The first patient admitted to a Mental Health Rehabilitation Centre in Orford, Warrington died after choking on a sprout an inquest has heard.
The Court heard that the vegetable should have been cut up for the 50-year-old before being given to him.
An inquest on Friday, November 15th heard that Stephen Mawdsley’s care plan stated his food should have been cut up into pieces no larger than 1cm ‘due to ongoing problems with swallowing and choking’.
Mr Mawdsley was given an evening meal of chicken, potatoes, sprouts and broccoli, While his chicken and potatoes were cut up, the vegetables were not – and he choked on a large sprout and collapsed.
Having been rushed to Warrington Hospital’s intensive care unit, it was discovered that a lack of oxygen had caused a severe brain injury and his family agreed to turn off his life support machine.
Mr Mawdsley, described by his loved ones as a ‘really kind person and a good man’, died a week later on November 11th.
Mr Mawdsley had ‘ongoing problems with swallowing and choking.’
A lengthy police investigation followed, but no criminal charges were brought over his death.
Former staff members raised concerns about the ‘disorganised’ hospital during the inquest, with support workers highlighting confusion over where patients’ dietary plans were kept.
Giving her evidence, Laura Wills believed that practices should have seen food cut up in the kitchen rather than by the support workers who gave patients their meals.

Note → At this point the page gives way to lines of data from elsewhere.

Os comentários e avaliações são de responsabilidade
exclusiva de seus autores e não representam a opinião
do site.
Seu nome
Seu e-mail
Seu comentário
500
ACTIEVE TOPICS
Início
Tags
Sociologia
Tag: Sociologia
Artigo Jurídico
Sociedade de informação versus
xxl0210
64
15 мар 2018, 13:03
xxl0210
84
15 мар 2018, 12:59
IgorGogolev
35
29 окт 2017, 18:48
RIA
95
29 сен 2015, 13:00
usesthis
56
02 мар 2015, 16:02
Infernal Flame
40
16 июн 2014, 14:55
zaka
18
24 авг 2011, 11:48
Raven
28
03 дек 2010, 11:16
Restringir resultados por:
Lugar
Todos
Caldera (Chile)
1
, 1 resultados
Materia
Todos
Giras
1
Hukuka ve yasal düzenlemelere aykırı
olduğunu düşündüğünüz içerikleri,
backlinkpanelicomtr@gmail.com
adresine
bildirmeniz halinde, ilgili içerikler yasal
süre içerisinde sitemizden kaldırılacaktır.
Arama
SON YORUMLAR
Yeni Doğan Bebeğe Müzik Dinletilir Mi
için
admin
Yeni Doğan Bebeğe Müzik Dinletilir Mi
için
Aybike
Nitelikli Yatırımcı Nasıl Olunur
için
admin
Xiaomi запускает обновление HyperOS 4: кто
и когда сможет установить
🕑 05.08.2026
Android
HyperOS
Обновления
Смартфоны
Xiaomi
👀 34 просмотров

She also expressed worries over the hospital’s cook only working until 3pm, at which point she would take on the role of a cleaner – leaving support workers to finish cooking pre-prepared evening meals.
Ms Wills said: “It was very disorganised, I don’t know why it was like that.
“The food should have been cut up in the kitchen and the cook should have been kept on until 5pm.”
Julie Peacey, the support worker who cut up the chicken and potatoes and gave Mr Mawdsley his meal, was unaware that he required all of his food to be cut into 1cm pieces.
She added: “I cut up the chicken and potatoes but not the broccoli and sprouts – I genuinely thought they were soft enough to eat.
“I hadn’t seen any food plan until two days after the incident.
“Nobody ever told me, I’d just seen other members of staff doing it – that’s how I knew what I needed to do.”
Heath Westerman, assistant coroner for Cheshire, recorded a conclusion of accidental death.
He said: “Stephen was assessed as being at a high risk of choking due to overload his mouth with food and eating too quickly.
“As a consequence, I believe that this was an incident which was an accident.
“I extend my sincere condolences to the family, and I hope that this can now bring some closure to this incident after such a long delay.”
A spokesman for Ash House, which is now known as Maple House Rehabilitation Centre, said the Warrington Guardian: “Following the tragic accident, as found by the coroner on Friday, many changes were implemented – including a review of the induction and training processes.
“Staff supervision was monitored, alongside other quality measures.
“The hospital was inspected by the Care Quality Commission in early 2018, and was rated as good in all areas – which further reinforced the changes that had already been implemented.”